◆ Selected excerpt ◆
───
A data-driven approach to detecting cash benefit theft
We built a predictive model to detect illegal debit card transactions.
Problem statement
The California Department of Social Services (CDSS) disburses cash benefits, through a welfare program called CalWORKs, to about 860,000 people every month. The disbursement mechanism, called Electronic Benefits Transfer (EBT), loads cash aid onto a debit card. Recipients can then withdraw cash at Automated Teller Machines (ATMs) or Point of Sale (POS) terminals.
Criminal organizations steal CalWORKs participants’ EBT account information and use that information to complete unauthorized transactions, henceforth called theft. Between June 1, 2021, and March 31, 2024, CalWORKs lost $194 million to theft. Currently, the program is losing approximately $9 million dollars a month. CDSS has been working on several strategies to combat theft, which is a national problem. Most EBT theft mitigation strategies require good data and research. To understand this problem, the CDSS Research Automation and Data Division (RADD) wanted to scrutinize transaction data to identify patterns of suspicious transactions but encountered 2 main challenges. First, they had limited access to the transaction data, and the data they could get took significant time to access and process. Second, they didn’t have any insight into which transactions were theft.
───
◆ Material provided ◆
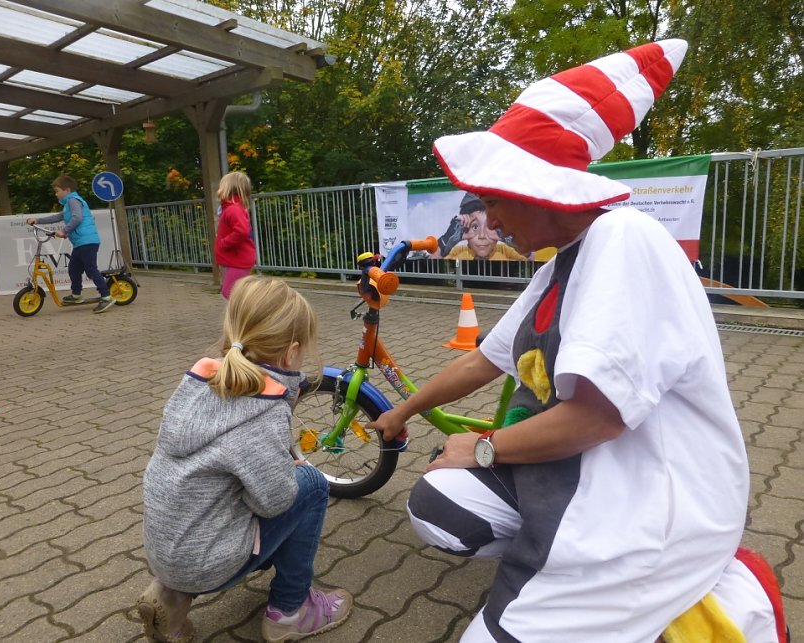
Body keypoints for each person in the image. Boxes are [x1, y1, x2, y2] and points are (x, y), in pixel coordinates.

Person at [370, 39, 786, 642]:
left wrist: (484, 446)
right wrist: (403, 411)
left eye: (494, 200)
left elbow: (596, 420)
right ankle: (568, 569)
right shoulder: (561, 262)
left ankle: (652, 586)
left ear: (538, 187)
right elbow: (486, 361)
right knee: (439, 505)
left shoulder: (622, 237)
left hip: (653, 504)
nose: (491, 220)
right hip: (589, 471)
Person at [137, 276, 352, 643]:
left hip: (165, 552)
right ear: (290, 353)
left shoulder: (198, 381)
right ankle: (290, 610)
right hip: (204, 561)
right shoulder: (264, 410)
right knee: (312, 486)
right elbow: (274, 502)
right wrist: (287, 473)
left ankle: (172, 598)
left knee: (224, 495)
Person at [26, 174, 116, 314]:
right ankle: (76, 295)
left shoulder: (73, 200)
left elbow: (77, 218)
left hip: (88, 241)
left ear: (66, 190)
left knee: (91, 269)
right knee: (73, 268)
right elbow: (57, 217)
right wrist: (37, 220)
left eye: (57, 191)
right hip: (80, 243)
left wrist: (64, 231)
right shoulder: (68, 204)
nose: (56, 194)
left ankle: (106, 296)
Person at [431, 192, 555, 262]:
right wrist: (446, 241)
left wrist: (513, 241)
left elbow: (532, 259)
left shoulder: (505, 251)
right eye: (475, 227)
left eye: (490, 227)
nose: (482, 236)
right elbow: (431, 263)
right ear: (464, 228)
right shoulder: (458, 252)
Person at [215, 171, 257, 299]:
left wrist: (224, 242)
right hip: (235, 260)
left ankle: (250, 314)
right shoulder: (231, 208)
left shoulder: (233, 209)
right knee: (235, 292)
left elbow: (242, 231)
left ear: (228, 188)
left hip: (238, 261)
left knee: (230, 293)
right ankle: (246, 314)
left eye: (221, 185)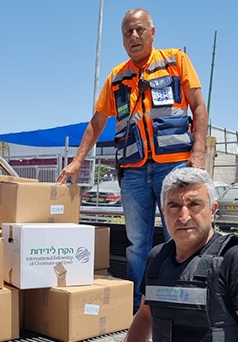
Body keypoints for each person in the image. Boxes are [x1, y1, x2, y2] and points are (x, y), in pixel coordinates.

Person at [56, 8, 208, 310]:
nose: (134, 36)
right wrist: (76, 161)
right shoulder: (117, 78)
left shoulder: (176, 61)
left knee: (177, 236)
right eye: (128, 32)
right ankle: (141, 307)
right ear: (123, 38)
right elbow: (96, 123)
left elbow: (199, 106)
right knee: (137, 244)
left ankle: (178, 301)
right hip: (134, 172)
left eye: (139, 30)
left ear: (152, 33)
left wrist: (198, 154)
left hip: (174, 167)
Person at [96, 167, 238, 342]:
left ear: (212, 209)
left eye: (194, 204)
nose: (184, 216)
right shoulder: (157, 258)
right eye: (173, 206)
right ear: (164, 212)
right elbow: (146, 316)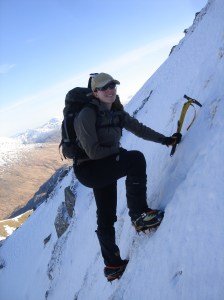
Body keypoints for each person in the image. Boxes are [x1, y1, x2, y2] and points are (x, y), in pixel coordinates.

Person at [73, 73, 181, 281]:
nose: (110, 90)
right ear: (95, 93)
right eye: (104, 87)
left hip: (103, 165)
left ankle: (113, 265)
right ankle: (139, 215)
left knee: (106, 216)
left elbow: (139, 129)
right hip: (89, 170)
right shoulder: (86, 114)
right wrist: (117, 153)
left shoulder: (116, 112)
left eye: (112, 85)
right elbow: (94, 152)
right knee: (135, 159)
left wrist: (165, 140)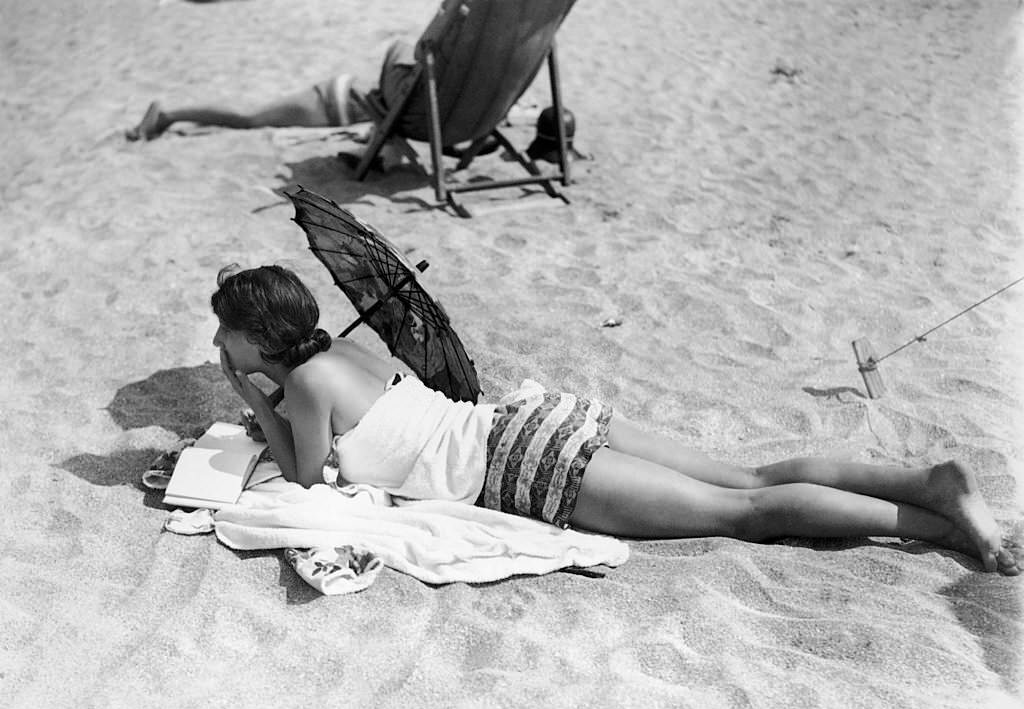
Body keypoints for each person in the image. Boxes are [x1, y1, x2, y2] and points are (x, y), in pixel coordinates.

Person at [211, 264, 1021, 576]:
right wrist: (268, 390)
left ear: (255, 341)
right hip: (535, 417)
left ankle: (937, 525)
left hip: (520, 467)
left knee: (745, 515)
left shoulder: (307, 384)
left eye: (225, 331)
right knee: (748, 477)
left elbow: (311, 478)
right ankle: (930, 483)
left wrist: (256, 402)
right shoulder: (350, 354)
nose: (218, 341)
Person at [126, 41, 419, 142]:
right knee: (250, 117)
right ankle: (168, 114)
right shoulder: (439, 109)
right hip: (333, 103)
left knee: (251, 114)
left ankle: (180, 116)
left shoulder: (435, 91)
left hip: (342, 97)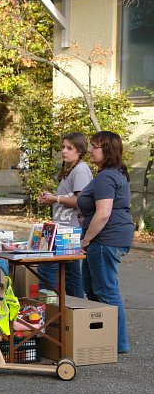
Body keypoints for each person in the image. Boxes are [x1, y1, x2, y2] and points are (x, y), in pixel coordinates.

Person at [78, 131, 134, 354]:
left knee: (106, 290)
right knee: (93, 288)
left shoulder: (106, 177)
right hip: (109, 238)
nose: (90, 150)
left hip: (104, 239)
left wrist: (86, 240)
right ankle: (101, 337)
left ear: (107, 150)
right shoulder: (113, 174)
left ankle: (117, 342)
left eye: (95, 146)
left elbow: (103, 214)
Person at [37, 132, 92, 298]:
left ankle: (49, 307)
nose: (64, 151)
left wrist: (55, 199)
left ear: (80, 151)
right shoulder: (71, 169)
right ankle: (73, 308)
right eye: (63, 147)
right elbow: (68, 197)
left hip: (70, 230)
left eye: (69, 148)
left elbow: (81, 201)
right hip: (64, 228)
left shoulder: (80, 171)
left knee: (47, 269)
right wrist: (52, 198)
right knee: (71, 273)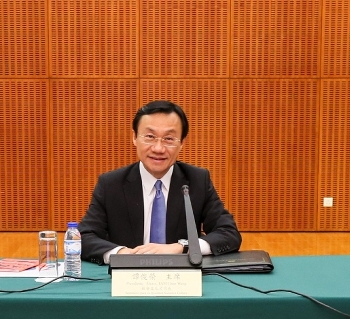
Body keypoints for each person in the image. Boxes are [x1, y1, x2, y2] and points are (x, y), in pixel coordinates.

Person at [79, 100, 241, 264]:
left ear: (182, 143)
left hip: (180, 276)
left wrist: (182, 247)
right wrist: (121, 254)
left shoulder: (197, 180)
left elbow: (229, 233)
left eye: (169, 139)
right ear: (134, 137)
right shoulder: (111, 184)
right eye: (150, 137)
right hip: (127, 275)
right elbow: (84, 236)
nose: (158, 148)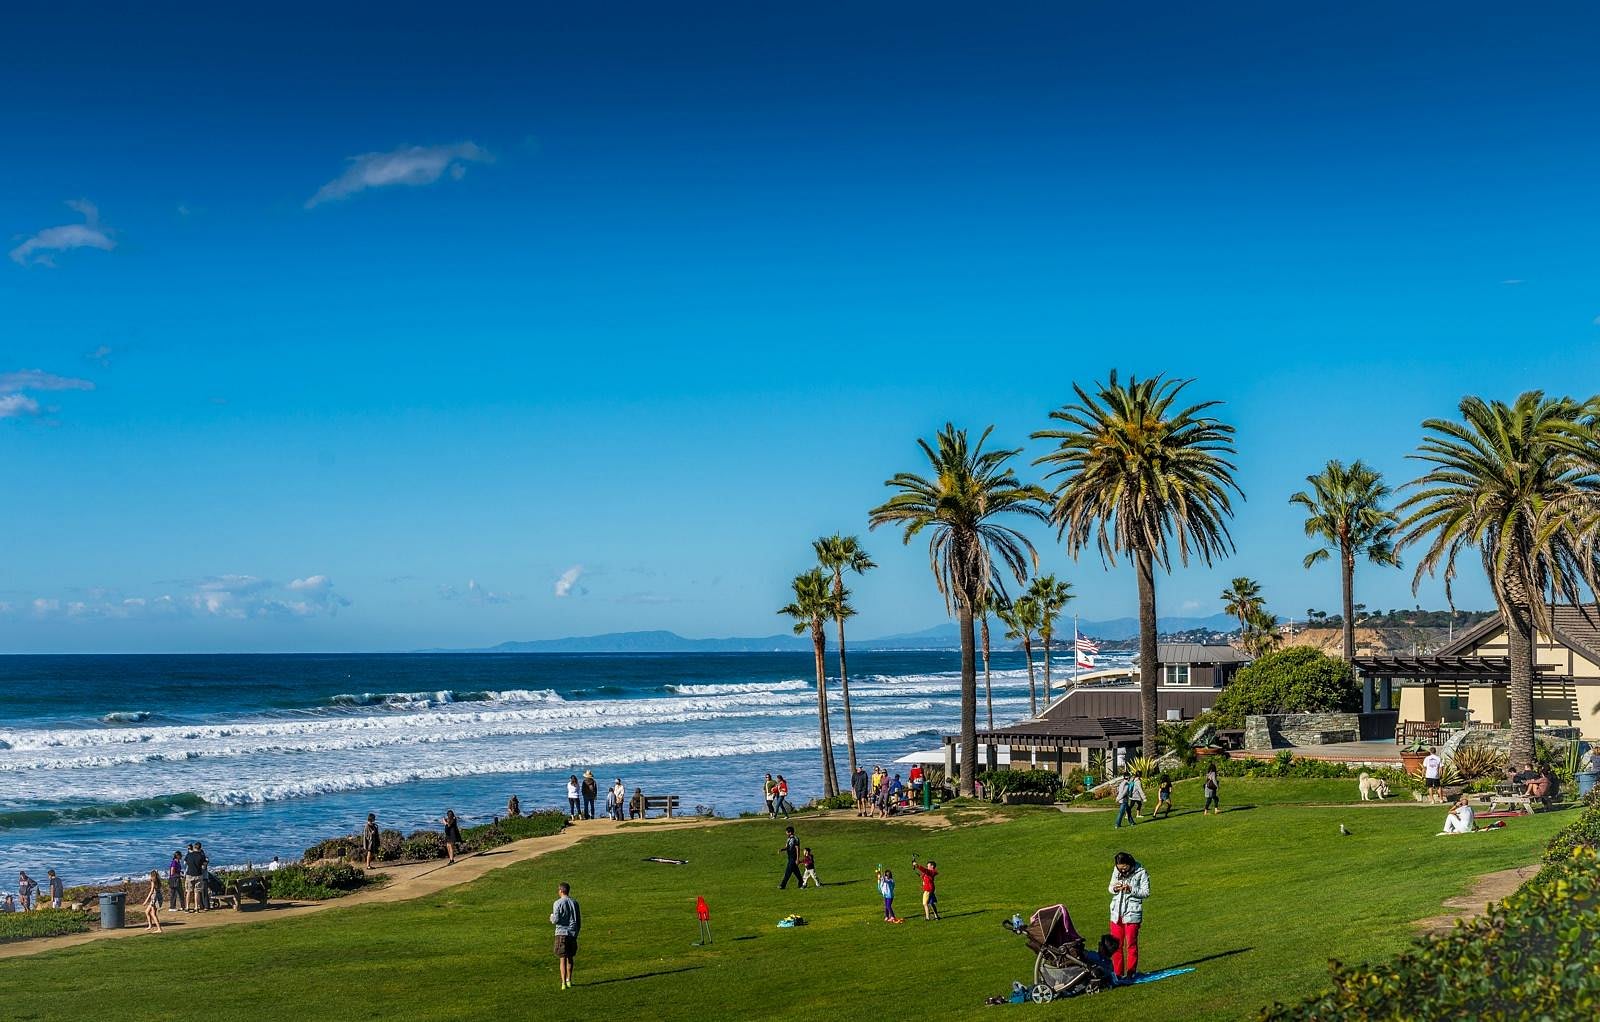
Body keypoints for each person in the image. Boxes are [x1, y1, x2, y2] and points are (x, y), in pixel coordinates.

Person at [1108, 851, 1150, 979]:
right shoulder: (1116, 870)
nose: (1122, 871)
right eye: (1120, 869)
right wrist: (1115, 888)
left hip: (1132, 914)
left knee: (1131, 944)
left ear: (1130, 864)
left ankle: (1131, 973)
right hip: (1116, 914)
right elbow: (1110, 887)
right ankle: (1118, 973)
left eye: (1124, 868)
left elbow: (1146, 892)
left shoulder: (1141, 872)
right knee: (1116, 945)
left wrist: (1131, 889)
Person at [550, 881, 581, 990]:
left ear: (561, 891)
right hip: (572, 933)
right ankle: (569, 980)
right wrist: (576, 932)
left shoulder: (557, 903)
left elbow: (556, 920)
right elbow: (578, 920)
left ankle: (563, 982)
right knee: (570, 958)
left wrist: (551, 917)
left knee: (562, 958)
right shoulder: (575, 903)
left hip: (561, 933)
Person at [182, 842, 207, 912]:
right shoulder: (201, 856)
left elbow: (185, 862)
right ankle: (196, 907)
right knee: (197, 892)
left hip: (189, 874)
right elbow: (204, 866)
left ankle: (187, 907)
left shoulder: (189, 855)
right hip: (198, 875)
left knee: (188, 891)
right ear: (200, 848)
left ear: (194, 847)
───
Extend the piece on detecting CalWORKs EBT card theft, picking up right after its final sentence about the two challenges RADD faced.

The Office of Data and Innovation (ODI) helped CDSS identify theft patterns by obtaining multiple datasets, transforming these data, and developing a machine learning model to detect benefit theft.
Data
For this work, we focused on the problem of detecting illegal cash withdrawals. We used 2 datasets that spanned the time period between December 1, 2023, and March 31, 2024. First, we used transaction data that describe each transaction per cardholder. During this 4-month period (December 2023 through March 2024), about 562,000 households withdrew roughly $1.38 billion in cash at 33,000 locations. Second, we used reimbursement data that detail cash reimbursements to victims of unauthorized activity. During the same period, CDSS reimbursed 42,849 households for $47 million in unauthorized transactions.

To obtain these data, CDSS worked with the Office of Technology and Solutions Integration, within the California Health and Human Services Agency, to develop a work plan with the vendor to provide automated daily batches of raw EBT transaction data to secure cloud storage managed by the CDSS Information Systems Division (ISD). We then created an automated data pipeline that loads the raw data into the RADD team’s data warehouse, where it undergoes a series of cleaning and transformation steps to turn it into a nicely structured, machine-learning-ready dataset. We run these steps daily alongside a series of automatic tests that validate the process.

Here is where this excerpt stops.